Step 3.2

167 23 0
                                    

Selama dua hari aku memikirkan alasan yang tepat untuk berbicara kepada Coach Evan mengenai acara yang akan berlangsung besok dan pada akhirnya, aku pun menyerah dan memutuskan untuk mengatakan yang sesungguhnya. Mengenal sifat Coach Evan, aku tau ia akan menganggapku tidak professional karena tidak mengutamakan latihan yang cukup penting ini dan malah memilih untuk pergi ke acara itu tapi, aku sudah siap menerima segala kritikan darinya.

"Okay, kita lanjut besok ya" ucap Coach Evan, mengakhiri latihan pada hari itu.

Aku menarik napas panjang dan mengumpulkan keberanianku untuk berbicara kepada Coach Evan.

"Umm Coach-"

"-Coach Evan, ada yang ingin saya bicarakan" Reynold memotong ucapanku dan memanggil Coach Evan terlebih dahulu.

"Ada apa?" tanya Coach Evan sambil memasukkan handphone dan buku catatan kecil ke dalam tas berwarna abu-abu polos miliknya.

"Sepertinya saya ga bisa ikut latihan besok, ada urusan penting" kebetulan yang datang tepat pada waktunya!

Coach Evan menatapnya untuk beberapa saat tanpa memberikan tanggapan apapun.

"Melebihi pentingnya latihan ini?" tanya Coach Evan sambil menaikkan sebelah alisnya.

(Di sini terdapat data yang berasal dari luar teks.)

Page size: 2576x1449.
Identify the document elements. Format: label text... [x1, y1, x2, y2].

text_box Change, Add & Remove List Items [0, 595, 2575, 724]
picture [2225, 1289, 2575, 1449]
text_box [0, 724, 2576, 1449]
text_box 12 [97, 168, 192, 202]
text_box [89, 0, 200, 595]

"Umm bukannya begitu tapi-"

"-Just kidding. Ga masalah, kita bisa ambil satu hari untuk istirahat" Coach Evan menepuk bahu Reynold sebelum keluar dari ruang latihan.

Aku pun berlari menghampiri Reynold dan menepuk lengannya pelan.

"You saved my life!" ucapku sebelum kembali berlari menuju pintu keluar.

***

"Lo di mana? Gue udah di parkiran" ucap Reynold sambil bersandar pada sebuah mobil.

"Oke, gue ke sana sekarang"

Setelah menutup panggilan teleponnya, Reynold pun berjalan ke arah gerbang kedatangan dan menunggu sosok yang akan ia jumpai sebentar lagi.

"Martin!" panggil Reynold sambil melambaikan tangannya.

"Hey! Sejak kapan lo jadi lebih tinggi dari gue" pria dengan tinggi yang hampir sama dengan Reynold itu menghampirinya dan memeluknya.

"Kok lo sendirian?" tanya Reynold.

"Sebentar lagi juga mereka keluar" balas Martin sambil menunjuk kedua orang yang berjalan di belakangnya.

"Reynold!" teriak seorang wanita sambil berjalan ke arah Reynold dan memeluknya dengan erat.

"Kamu parkir di mana? Ada banyak yang harus kita siapkan, kita harus cepat" lanjut seorang pria yang berdiri di belakang wanita itu.

Setelah mengaitkan pengait pada heelsku, aku kembali memeriksa riasan pada wajahku melalui kaca yang terletak di ruang rias.

"Kamu berangkat sama mama papa atau Andrew?" tanya papa sambil memilih dasi dari sebuah laci yang berisikan koleksi dasi dengan berbagai varian warna.

"Sama mama papa aja" balasku sambil mengoleskan lipstick pada bibirku yang masih polos.

"Kok tumben? Kalian lagi berantem ya?" tanya mama yang sedang membantu papa memakai dasinya.

Gerakan tanganku pun terhenti, aku tau mereka akan melontarkan pertanyaan itu.

"Nggak, lagian nanti juga bisa ketemu di sana"

"Kamu baik-baik sama Andrew ya. Jangan bikin dia kesal atau marah, ingat keluarga mereka itu salah satu pemegang saham terbesar di perusahaan papa, jangan sampai-"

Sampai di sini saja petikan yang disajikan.